Saved entries
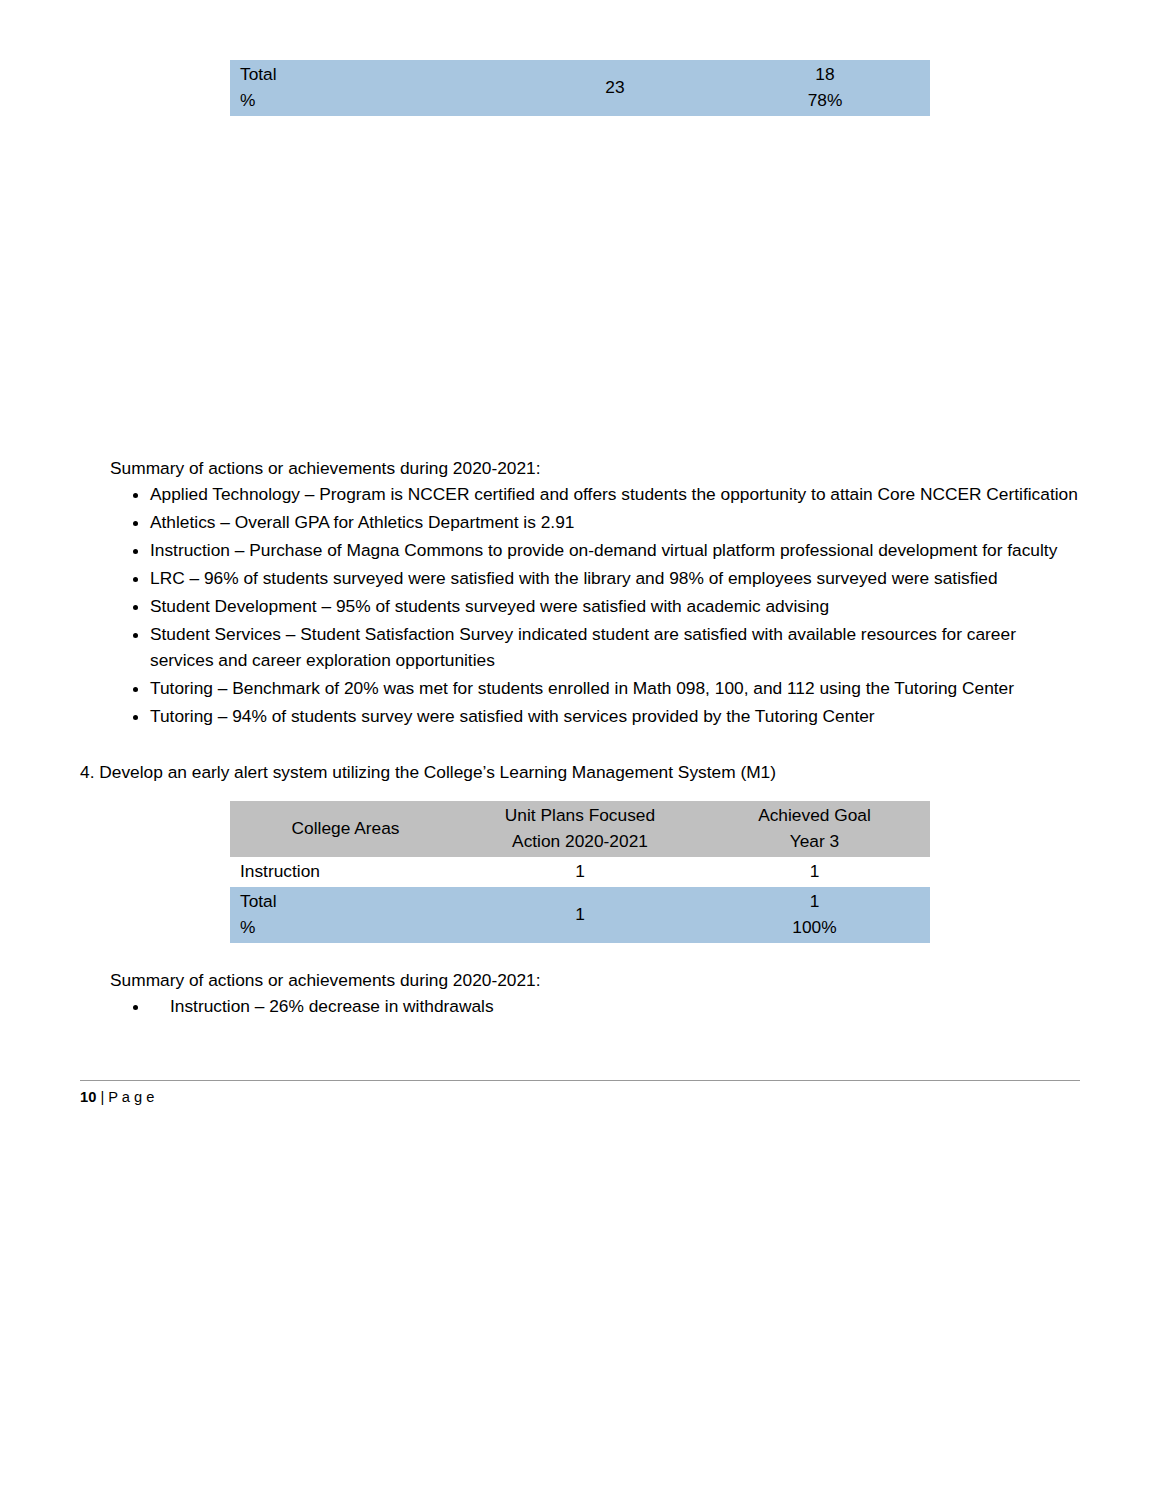| Total % | 23 | 18 78% |
Summary of actions or achievements during 2020-2021:
Applied Technology – Program is NCCER certified and offers students the opportunity to attain Core NCCER Certification
Athletics – Overall GPA for Athletics Department is 2.91
Instruction – Purchase of Magna Commons to provide on-demand virtual platform professional development for faculty
LRC – 96% of students surveyed were satisfied with the library and 98% of employees surveyed were satisfied
Student Development – 95% of students surveyed were satisfied with academic advising
Student Services – Student Satisfaction Survey indicated student are satisfied with available resources for career services and career exploration opportunities
Tutoring – Benchmark of 20% was met for students enrolled in Math 098, 100, and 112 using the Tutoring Center
Tutoring – 94% of students survey were satisfied with services provided by the Tutoring Center
4. Develop an early alert system utilizing the College’s Learning Management System (M1)
| College Areas | Unit Plans Focused Action 2020-2021 | Achieved Goal Year 3 |
| Instruction | 1 | 1 |
| Total % | 1 | 1 100% |
Summary of actions or achievements during 2020-2021:
Instruction – 26% decrease in withdrawals
10 | P a g e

**Description of the task**
If a line in the entries holds the string "Tutoring", copy it.

**Solution below**
Tutoring – Benchmark of 20% was met for students enrolled in Math 098, 100, and 112 using the Tutoring Center
Tutoring – 94% of students survey were satisfied with services provided by the Tutoring Center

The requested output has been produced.